Required work: Please write out the lines of the data exactly, beginning with the first and ending with the line containing "X56004Y42224D02*"; leave the pictures behind.

[Recorded data]
[Start of Attachment]

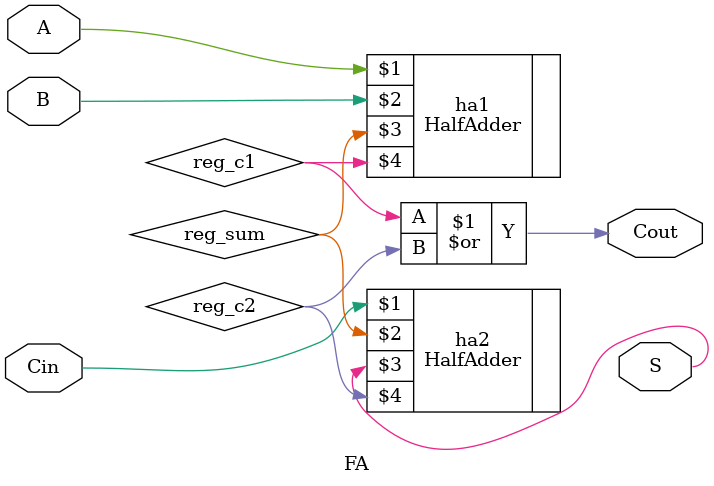
<source format=v>
module FA(A, B, Cin, S, Cout);
  input A, B, Cin;
  output S, Cout;

  wire S, Cout;

  wire reg_c1, reg_c2;
  wire reg_sum;

  HalfAdder ha1(A, B, reg_sum, reg_c1);
  HalfAdder ha2(Cin, reg_sum, S, reg_c2);

  assign Cout = reg_c1 | reg_c2;

endmodule

</source>
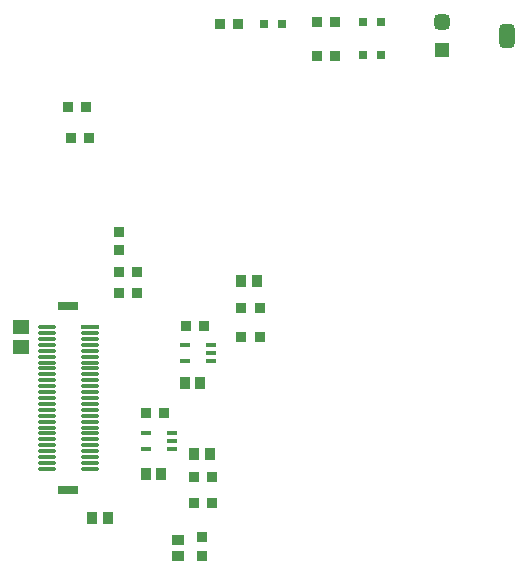
<source format=gtp>
G04*
G04 #@! TF.GenerationSoftware,Altium Limited,Altium Designer,19.1.7 (138)*
G04*
G04 Layer_Color=8421504*
%FSLAX25Y25*%
%MOIN*%
G70*
G01*
G75*
%ADD16R,0.03347X0.01378*%
%ADD17R,0.05512X0.04528*%
%ADD18R,0.03150X0.03150*%
%ADD19R,0.03347X0.03347*%
%ADD20R,0.05118X0.05118*%
G04:AMPARAMS|DCode=21|XSize=51.18mil|YSize=51.18mil|CornerRadius=12.8mil|HoleSize=0mil|Usage=FLASHONLY|Rotation=180.000|XOffset=0mil|YOffset=0mil|HoleType=Round|Shape=RoundedRectangle|*
%AMROUNDEDRECTD21*
21,1,0.05118,0.02559,0,0,180.0*
21,1,0.02559,0.05118,0,0,180.0*
1,1,0.02559,-0.01280,0.01280*
1,1,0.02559,0.01280,0.01280*
1,1,0.02559,0.01280,-0.01280*
1,1,0.02559,-0.01280,-0.01280*
%
%ADD21ROUNDEDRECTD21*%
G04:AMPARAMS|DCode=22|XSize=51.18mil|YSize=78.74mil|CornerRadius=12.8mil|HoleSize=0mil|Usage=FLASHONLY|Rotation=180.000|XOffset=0mil|YOffset=0mil|HoleType=Round|Shape=RoundedRectangle|*
%AMROUNDEDRECTD22*
21,1,0.05118,0.05315,0,0,180.0*
21,1,0.02559,0.07874,0,0,180.0*
1,1,0.02559,-0.01280,0.02657*
1,1,0.02559,0.01280,0.02657*
1,1,0.02559,0.01280,-0.02657*
1,1,0.02559,-0.01280,-0.02657*
%
%ADD22ROUNDEDRECTD22*%
%ADD23R,0.03347X0.03347*%
%ADD24R,0.03543X0.03937*%
%ADD25R,0.03937X0.03543*%
%ADD26R,0.07087X0.03150*%
%ADD27R,0.06299X0.01181*%
%ADD28O,0.06299X0.01181*%
D16*
X56004Y42224D02*
D03*
Y44783D02*
D03*
Y47343D02*
D03*
X47343D02*
D03*
Y42224D02*
D03*
X60630Y71457D02*
D03*
Y76575D02*
D03*
X69291D02*
D03*
Y74016D02*
D03*
Y71457D02*
D03*
D17*
X5812Y82855D02*
D03*
Y75965D02*
D03*
D18*
X119837Y184271D02*
D03*
X125743D02*
D03*
X119837Y173276D02*
D03*
X125743D02*
D03*
X92716Y183858D02*
D03*
X86811D02*
D03*
D19*
X27461Y155905D02*
D03*
X21358D02*
D03*
X28543Y145669D02*
D03*
X22441D02*
D03*
X110487Y173228D02*
D03*
X104385D02*
D03*
X110487Y184231D02*
D03*
X104385D02*
D03*
X78248Y183819D02*
D03*
X72146D02*
D03*
X44587Y101181D02*
D03*
X38484D02*
D03*
X44587Y94095D02*
D03*
X38484D02*
D03*
X85366Y79527D02*
D03*
X79264D02*
D03*
X69587Y24016D02*
D03*
X63484D02*
D03*
Y32677D02*
D03*
X69587D02*
D03*
X66831Y82972D02*
D03*
X60728D02*
D03*
X53445Y54151D02*
D03*
X47343D02*
D03*
X79232Y89173D02*
D03*
X85335D02*
D03*
D20*
X146063Y175197D02*
D03*
D21*
Y184252D02*
D03*
D22*
X167717Y179724D02*
D03*
D23*
X38386Y108366D02*
D03*
Y114469D02*
D03*
X66142Y6496D02*
D03*
Y12598D02*
D03*
D24*
X84579Y98031D02*
D03*
X79264D02*
D03*
X68799Y40551D02*
D03*
X63484D02*
D03*
X29528Y18898D02*
D03*
X34843D02*
D03*
X60335Y64173D02*
D03*
X65650D02*
D03*
X47343Y33645D02*
D03*
X52658D02*
D03*
D25*
X58268Y6398D02*
D03*
Y11713D02*
D03*
D26*
X21654Y28346D02*
D03*
Y89764D02*
D03*
D27*
X28740Y82677D02*
D03*
D28*
Y80709D02*
D03*
Y78740D02*
D03*
Y76772D02*
D03*
Y74803D02*
D03*
Y72835D02*
D03*
Y70866D02*
D03*
Y68898D02*
D03*
Y66929D02*
D03*
Y64961D02*
D03*
Y62992D02*
D03*
Y61024D02*
D03*
Y59055D02*
D03*
Y57087D02*
D03*
Y55118D02*
D03*
Y53150D02*
D03*
Y51181D02*
D03*
Y49213D02*
D03*
Y47244D02*
D03*
Y45276D02*
D03*
Y43307D02*
D03*
Y41339D02*
D03*
Y39370D02*
D03*
Y37402D02*
D03*
Y35433D02*
D03*
X14567D02*
D03*
Y37402D02*
D03*
Y39370D02*
D03*
Y41339D02*
D03*
Y43307D02*
D03*
Y45276D02*
D03*
Y47244D02*
D03*
Y49213D02*
D03*
Y51181D02*
D03*
Y53150D02*
D03*
Y55118D02*
D03*
Y57087D02*
D03*
Y59055D02*
D03*
Y61024D02*
D03*
Y62992D02*
D03*
Y64961D02*
D03*
Y66929D02*
D03*
Y68898D02*
D03*
Y70866D02*
D03*
Y72835D02*
D03*
Y74803D02*
D03*
Y76772D02*
D03*
Y78740D02*
D03*
Y80709D02*
D03*
Y82677D02*
D03*
M02*

</source>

[End of Attachment]

Task result:
<source format=v>
module FA(A, B, Cin, S, Cout);
  input A, B, Cin;
  output S, Cout;

  wire S, Cout;

  wire reg_c1, reg_c2;
  wire reg_sum;

  HalfAdder ha1(A, B, reg_sum, reg_c1);
  HalfAdder ha2(Cin, reg_sum, S, reg_c2);

  assign Cout = reg_c1 | reg_c2;

endmodule

</source>
<source format=gtp>
G04*
G04 #@! TF.GenerationSoftware,Altium Limited,Altium Designer,19.1.7 (138)*
G04*
G04 Layer_Color=8421504*
%FSLAX25Y25*%
%MOIN*%
G70*
G01*
G75*
%ADD16R,0.03347X0.01378*%
%ADD17R,0.05512X0.04528*%
%ADD18R,0.03150X0.03150*%
%ADD19R,0.03347X0.03347*%
%ADD20R,0.05118X0.05118*%
G04:AMPARAMS|DCode=21|XSize=51.18mil|YSize=51.18mil|CornerRadius=12.8mil|HoleSize=0mil|Usage=FLASHONLY|Rotation=180.000|XOffset=0mil|YOffset=0mil|HoleType=Round|Shape=RoundedRectangle|*
%AMROUNDEDRECTD21*
21,1,0.05118,0.02559,0,0,180.0*
21,1,0.02559,0.05118,0,0,180.0*
1,1,0.02559,-0.01280,0.01280*
1,1,0.02559,0.01280,0.01280*
1,1,0.02559,0.01280,-0.01280*
1,1,0.02559,-0.01280,-0.01280*
%
%ADD21ROUNDEDRECTD21*%
G04:AMPARAMS|DCode=22|XSize=51.18mil|YSize=78.74mil|CornerRadius=12.8mil|HoleSize=0mil|Usage=FLASHONLY|Rotation=180.000|XOffset=0mil|YOffset=0mil|HoleType=Round|Shape=RoundedRectangle|*
%AMROUNDEDRECTD22*
21,1,0.05118,0.05315,0,0,180.0*
21,1,0.02559,0.07874,0,0,180.0*
1,1,0.02559,-0.01280,0.02657*
1,1,0.02559,0.01280,0.02657*
1,1,0.02559,0.01280,-0.02657*
1,1,0.02559,-0.01280,-0.02657*
%
%ADD22ROUNDEDRECTD22*%
%ADD23R,0.03347X0.03347*%
%ADD24R,0.03543X0.03937*%
%ADD25R,0.03937X0.03543*%
%ADD26R,0.07087X0.03150*%
%ADD27R,0.06299X0.01181*%
%ADD28O,0.06299X0.01181*%
D16*
X56004Y42224D02*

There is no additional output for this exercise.